Darkest Dungeon 2 (actually generally well lit road trip, no dungeons to be found)
Anyhow, the Escapists own review was a bit hyperbolic, but more or less tags the issue the game has out of the gate.
The blow by blow of combat encounters is not drastically changed, although Tokens serve as a bit more user friendly then some of the previous system.
Everything outside of combat lacks any sense of feeling like you're making meaningful choices and building a solid direction though.
Heroes - Random quirks. You can't have multple copies either, so yeah, no taking out the other Highwayman this itme because this dude has some awful negative quirk and some semi-useless positive one.
Traps, or stagecoach hazards in this iteration - Literally nothing you can do about them other then not go down that road if you happen to scout them (and spoilers, you will almost never find a fully clear path. Good luck if something you need (such as a mandatory boss clear to finish the run) is down one. Same thing with your hero's stress accrual on road choices, there's no logic to it, just some roads will them stress or bad relationship points randomly.
All the interactables. Replacing the tool/puzzle mechanic of prior runs. Well there's no tools, no prep, so you can't bring a theoretical plan for the thing. Instead its random loot and random negative or positive effects based on which hero's choice you select. Sometimes it just outright won't even let you do the thing because all the hero's decide no that day.

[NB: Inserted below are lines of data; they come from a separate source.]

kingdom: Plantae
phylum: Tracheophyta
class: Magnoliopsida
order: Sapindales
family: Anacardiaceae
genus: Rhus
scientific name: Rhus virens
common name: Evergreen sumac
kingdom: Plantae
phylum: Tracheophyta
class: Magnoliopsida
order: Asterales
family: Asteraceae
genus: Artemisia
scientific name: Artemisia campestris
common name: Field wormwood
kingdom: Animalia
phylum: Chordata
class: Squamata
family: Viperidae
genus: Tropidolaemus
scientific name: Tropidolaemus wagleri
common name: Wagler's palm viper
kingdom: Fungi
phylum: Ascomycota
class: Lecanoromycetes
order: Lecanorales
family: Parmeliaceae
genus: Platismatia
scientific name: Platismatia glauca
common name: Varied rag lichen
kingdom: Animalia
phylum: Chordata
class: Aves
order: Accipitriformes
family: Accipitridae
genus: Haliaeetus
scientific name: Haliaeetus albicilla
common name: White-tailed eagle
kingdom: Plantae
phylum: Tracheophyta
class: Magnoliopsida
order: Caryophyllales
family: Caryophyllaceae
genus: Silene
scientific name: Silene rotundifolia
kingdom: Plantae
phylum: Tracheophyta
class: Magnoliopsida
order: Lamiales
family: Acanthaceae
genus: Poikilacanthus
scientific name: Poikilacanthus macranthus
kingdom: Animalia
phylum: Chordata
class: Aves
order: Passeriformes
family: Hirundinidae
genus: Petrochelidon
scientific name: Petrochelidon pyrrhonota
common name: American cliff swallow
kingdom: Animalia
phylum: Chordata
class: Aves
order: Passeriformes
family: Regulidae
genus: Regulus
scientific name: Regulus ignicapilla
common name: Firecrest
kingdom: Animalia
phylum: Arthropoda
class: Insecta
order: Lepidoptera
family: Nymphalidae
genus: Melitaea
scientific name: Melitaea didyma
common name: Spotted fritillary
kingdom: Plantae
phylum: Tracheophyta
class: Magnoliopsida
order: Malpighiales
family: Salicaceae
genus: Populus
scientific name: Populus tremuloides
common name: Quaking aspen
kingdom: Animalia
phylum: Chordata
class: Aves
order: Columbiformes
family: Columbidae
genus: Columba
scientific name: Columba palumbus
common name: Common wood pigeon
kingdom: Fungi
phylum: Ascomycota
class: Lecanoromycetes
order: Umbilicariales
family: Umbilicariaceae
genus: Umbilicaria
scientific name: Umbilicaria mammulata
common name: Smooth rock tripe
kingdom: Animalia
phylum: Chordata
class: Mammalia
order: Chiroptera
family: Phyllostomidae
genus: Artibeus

Choosing your "dungeon", sort of not really. You get 2 options at each inn, so you can't make much proper use of the location specific quirks for enemy types or explorer bonus or whatever. You might get the matching one, you might not. Basically turning all of those into filler trash perks and items.
Of the final bosses I played (which are all in the same final region, and the same 3 fight gauntlet), 2 of them were prettymuch pure gimmicks (and arguably kind of trivial if you figured out the gimmick and didn't lose a hero mid-run to be replaced by a random that might F up your whole strategy or whatnot). The other one is just a kind of annoying roulette game that turns off certain abilities and moves more or less at random (either healing, stress healing, ranged attacks or melee attacks each round)
It doesn't capture a challenge that you're meant to push on and overcome. But a (usually bad) hand randomly dealt to you, and pray you can use the limited flexibility of the combat (because the difficulty curve doesn't leave much open endedness) to survive despite that.